# [PROBLEM DESCRIPTION]
Go through the data below and work out how many lines contain "лигу"; the answer is the number alone.

BEGIN STUDY MATERIAL

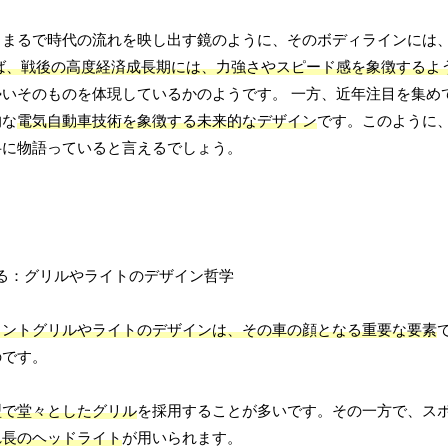
。まるで時代の流れを映し出す鏡のように、そのボディラインには
ば、戦後の高度経済成長期には、力強さやスピード感を象徴するよ
いそのものを体現しているかのようです。 一方、近年注目を集め
的な
電気自動車技術を象徴する未来的なデザイン
です。このように
弁に物語っていると言えるでしょう。
ロントグリルやライトのデザインは、その車の顔となる重要な要素
のです。
型で堂々としたグリル
を採用することが多いです。その一方で、ス
れ長のヘッドライト
が用いられます。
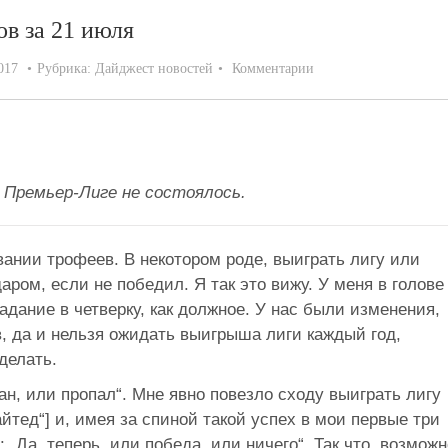
ов за 21 июля
017
Рубрика:
Дайджест новостей
Комментарии
 Премьер-Лиге не состоялось.
вании трофеев. В некотором роде, выиграть лигу или
аром, если не победил. Я так это вижу. У меня в голове
дание в четверку, как должное. У нас были изменения,
, да и нельзя ожидать выигрыша лиги каждый год,
делать.
пан, или пропал“. Мне явно повезло сходу выиграть лигу
йтед“] и, имея за спиной такой успех в мои первые три
: „Да, теперь, или победа, или ничего“. Так что, возможн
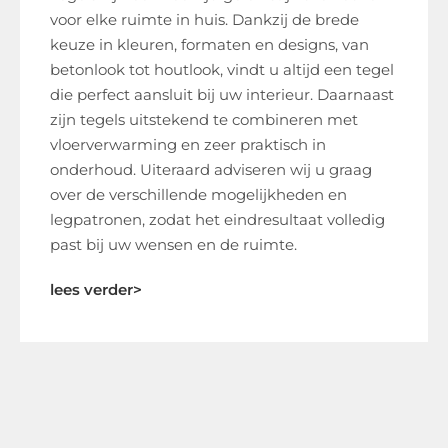
voor elke ruimte in huis. Dankzij de brede
keuze in kleuren, formaten en designs, van
betonlook tot houtlook, vindt u altijd een tegel
die perfect aansluit bij uw interieur. Daarnaast
zijn tegels uitstekend te combineren met
vloerverwarming en zeer praktisch in
onderhoud. Uiteraard adviseren wij u graag
over de verschillende mogelijkheden en
legpatronen, zodat het eindresultaat volledig
past bij uw wensen en de ruimte.
lees verder>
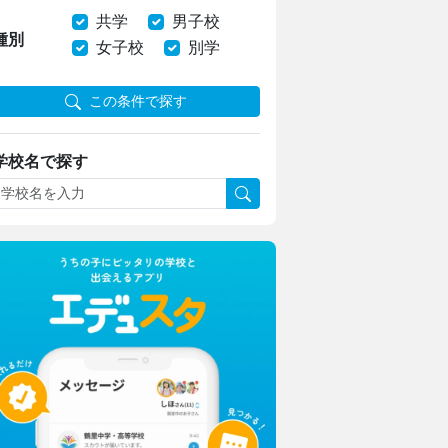
共学
男子校
種別
女子校
別学
この条件で探す
学校名で探す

END STUDY MATERIAL

# [FINAL ANSWER]
2